Badds busts drought, jogs lap of relief

Aaron Baddeley
Aaron Baddeley throws his hat away during celebrations of his first win in five years. Picture: GETTY IMAGES

Aaron Baddeley jumped for joy and jogged a lap of the 18th green after winning the US PGA Tour’s Barbasol Classic today.

A year of begging for starts will do that for you.

Baddeley, 35, won his fourth US PGA Tour title in Auburn, Alabama, today, but his first in more than five years to kick-start a career he feared had been near its end last year.

That it took four playoff holes to overcome Korean Si Woo Kim was of absolutely no consequence as the Victorian leapt for the sky as his 7m birdie putt fell.

Baddeley broke into a celebratory dance off the green, tossed his club in the air and flung his cap back onto the green – as much, he confirmed later, in relief as delight.

“I think you could tell by my reaction how much it meant to me,” he said after securing a two-year exemption on the main tour and a spot in next week’s US PGA Championship.

Both players parred the first three holes of the playoff, twice on 18 and the third on 17, with the Australian having a shot to win each time only to watch his ball slide narrowly by on each occasion.

“It's been a long time between drinks … I had some real struggles.

“It’s crazy sometimes … you think it’s not going to happen again … when you think about how difficult last year was,” a clearly emotional Baddeley said.

Since becoming a regular on the PGA Tour in 2003, the dual Emirates Australian Open champion had not missed the FedEx Cup playoffs until last year when his world ranking slumped to a year-end low of No.419.

“This year I’ve been playing on past champion status, asking for invites (and) I’ve never done that before … I probably wouldn’t be sitting here without those tournaments (who’ve helped me out),” he said after leaping up to 41st in this year’s FedEx Cup standings.

“It’s a relief to plan your schedule, but going forward the confidence you get is pretty exciting, I’m pretty pumped.”

Baddeley paid tribute to coach Scott Hamilton for finding a swing trigger a year ago last week that he’s progressively worked through as he fought for his career.

“Scott pointed out one main thing in my swing (that was) holding me back.

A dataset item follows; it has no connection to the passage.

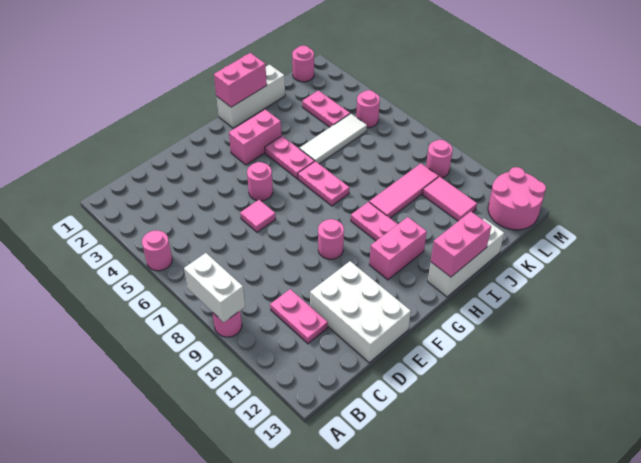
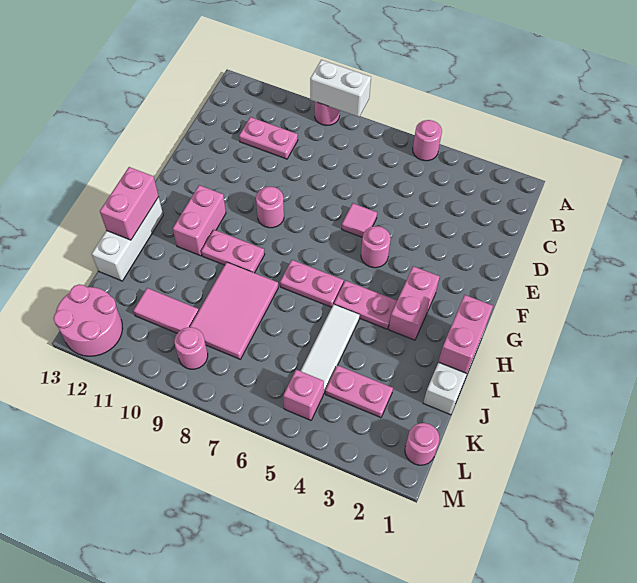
white 2x3 brick [310,261,411,363] -> none
pink 1x3 tile [369,163,439,218] -> pink 2x3 tile [190,262,278,359]
pink 1x1 round brick [356,90,380,128] -> pink 1x1 brick [283,370,324,420]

My ball striking is now a lot more consistent and I have a lot more good days and my bad isn’t as bad.

“My confidence was way down last year, (even) thinking of what I can do outside golf (such as) green design. But I had a couple of top-10s early (this season) and my confidence has just been building.

“It’s just great.”

Baddeley finished with a 5-under 66 to match Kim at 18 under after the Korean bogeyed the last hole in regulation. Baddeley had been 11 strokes off the midway lead of Jhonattan Vegas.

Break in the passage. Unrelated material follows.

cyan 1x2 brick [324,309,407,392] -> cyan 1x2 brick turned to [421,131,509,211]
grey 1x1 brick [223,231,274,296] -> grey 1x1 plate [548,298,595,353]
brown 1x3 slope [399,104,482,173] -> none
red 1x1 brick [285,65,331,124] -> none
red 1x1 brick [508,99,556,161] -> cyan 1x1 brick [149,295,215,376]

The playoff meandered with few genuine chances until the fourth extra hole.

“I was just telling myself, `Let's end this right here. Come on’,”Baddeley said.

“The first couple of putts (in the playoff), I didn't quite swing it the way it needed to be swung. I just let it swing and it was going up over the hill and I was like, `Oh wait, this looks really good’.”

Former Auburn University player Michael Johnson finished a stroke back after a 65 in his first professional tournament, a few miles from his former campus.

Vegas opened the day with a three-stroke lead and five holes to go to complete the rain-delayed third round. He posted four bogeys and an eagle over the first nine holes, two days after setting the course record with a 60.

Baddeley's fellow Victorians Stuart Appleby fired a 69 to finish at 13 under and a tie for 11th and Jarrod Lyle a 71 to finish five under and in a tie for 62nd. The five other Aussies in the field missed the cut.